AN: In this story, Rachel and Finn are in their mid-twenties. Quinn and everyone else from the Glee-verse are their age as depicted in canon. Rachel and Finn are not a couple. They never were a couple. There is no such thing as a Finchel in this story. Consider this chapter the prologue.

Rachel Berry was always the girl who said yes. That scornful, son of a bitch God of her ancestors must have foretold it to Moses on the mountain: There shall be a girl chosen among all those who the Lord your God hath created. She shall come from the tribe of Berry. Such a name will remind future generations of the sweetness of the Jewish people. Yet let her name not deceive! For Rachel Berry shall be plagued by the desire to help others when it would behoove her to turn away from their pleas. She will serve as a lesson to your people, Moses. And let us say, Amen.

Rachel was traversing the misty and hissing streets of Manhattan when that thought bumped into her mind for the eleventh or so time since this ordeal began. This nightmare, this cosmic cataclysm turning the already fragile and weakening particles of her life into ever thinner grains of dust. She was about to collapse right out of existence.
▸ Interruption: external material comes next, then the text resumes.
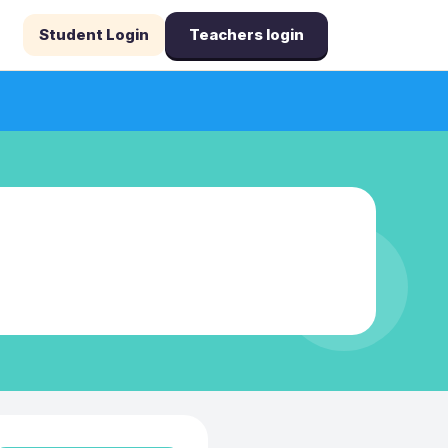
Student Login
Teachers login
Holding the phone closer to her ear was proving difficult as she maneuvered herself between pulsating bodies that trapped her between them. She wasn't one to shove a shoulder out for leverage. Or to kick clean a clear path. She was as timid in her movements as she was quick with her words.

This was how she managed to continue berating Finn even as she patiently waited for enough wiggle room to launch herself past the latest batch of pedestrians clogging her space. She hoped Finn was paying attention – he tended to drift out of conversations like a dog suddenly losing interest in a toy if you offered it a treat. This was an uncomfortable topic for her. One that made her flinch as if every word she uttered was an actual punch to her sternum.
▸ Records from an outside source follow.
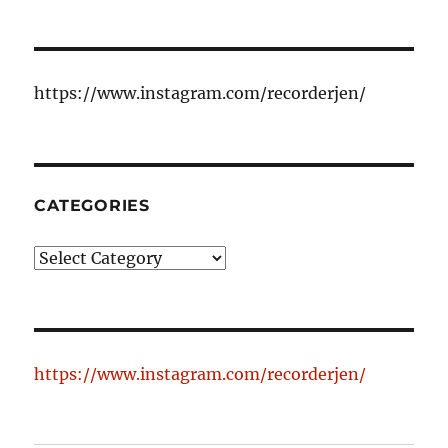
https://www.instagram.com/recorderjen/
CATEGORIES
Categories
https://www.instagram.com/recorderjen/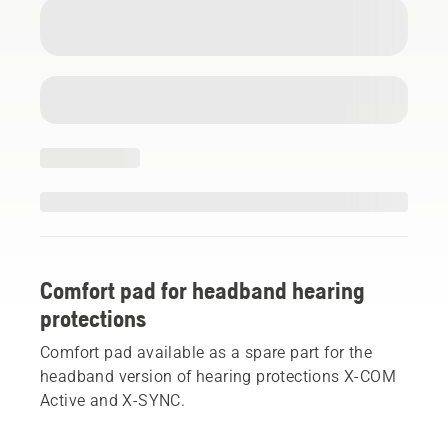
Comfort pad for headband hearing
protections
Comfort pad available as a spare part for the
headband version of hearing protections X-COM
Active and X-SYNC.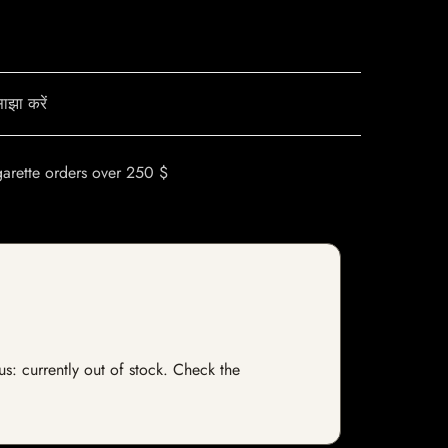
ाझा करें
garette orders over 250 $
us: currently out of stock. Check the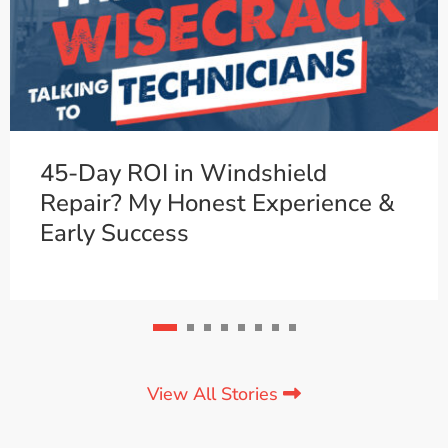
45-Day ROI in Windshield
Repair? My Honest Experience &
Early Success
View All Stories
"I'm certainly glad you don't work in the news business because I've known about her accident for days. I'm honestly surprised this is the first I'm hearing about it from you."

Secretly, she'd been relieved when he'd failed to mention the biggest news story to come out of Lima, Ohio since two elderly gentlemen won the mega-million lottery in 1982. They'd eventually fought over the winnings and…now she was the one losing focus.

"Yeah, I've just been really busy with work and didn't connect it until tonight that you were friends with her sister."

Rachel hesitated as she approached along the avenue directly across from her apartment. She knew if she looked up she'd bear witness to the light beckoning to her from her living room. She let her eyes trace over other buildings. She imagined other lives. What was Finn doing at that precise moment, for instance? Aside from talking to her on the phone.

"We were mere acquaintances, Finn. Definitely not friends."

Rachel heard the faint fizz – the insistent pop – of Finn opening a can of beer.

"Oh, sorry, I don't remember her that well anyway."

She pinched the bridge of her nose and forced herself not to glance at her apartment. She didn't want what awaited her inside those rooms. The distinct cooling of her body and the throbbing within her proved otherwise. She shook her head in a silent attempt at dismissal.

"Didn't know which one well, Quinn or Frannie?"

Finn laughed. "Both, I guess, but I meant Frannie."

It was funny, all those stories that led one to believe that hell was underground. As Rachel let her eyes take in the upper reaches of a nearly dark Manhattan skyline, she understood that hell was the burning luminance behind which stood her living room. And within those confines was the girl who was most likely lounging on her couch with her pink hair tugged back into a tight ponytail. Probably wearing shorts and a tank top even though it was the height of winter and the heat in Rachel's apartment worked intermittently at best.

Finn chuckled again. "Guess your Dads have been keeping you updated. It's pretty intense around here."

"Not every day that a McKinley High School senior gets in a car crash but no one can find the body despite a massive search effort that, to my knowledge, is still being conducted."

Rachel heard the beep of Finn's microwave and it acted as a timer for her as well. She crossed the street and said her goodbye to Finn before he could protest. Whatever microwaveable disaster that constituted his dinner would soon occupy his attention completely and he'd forget altogether that she'd rushed him off the phone.

Rachel stole one final peek upward before she ascended to her own personal hell.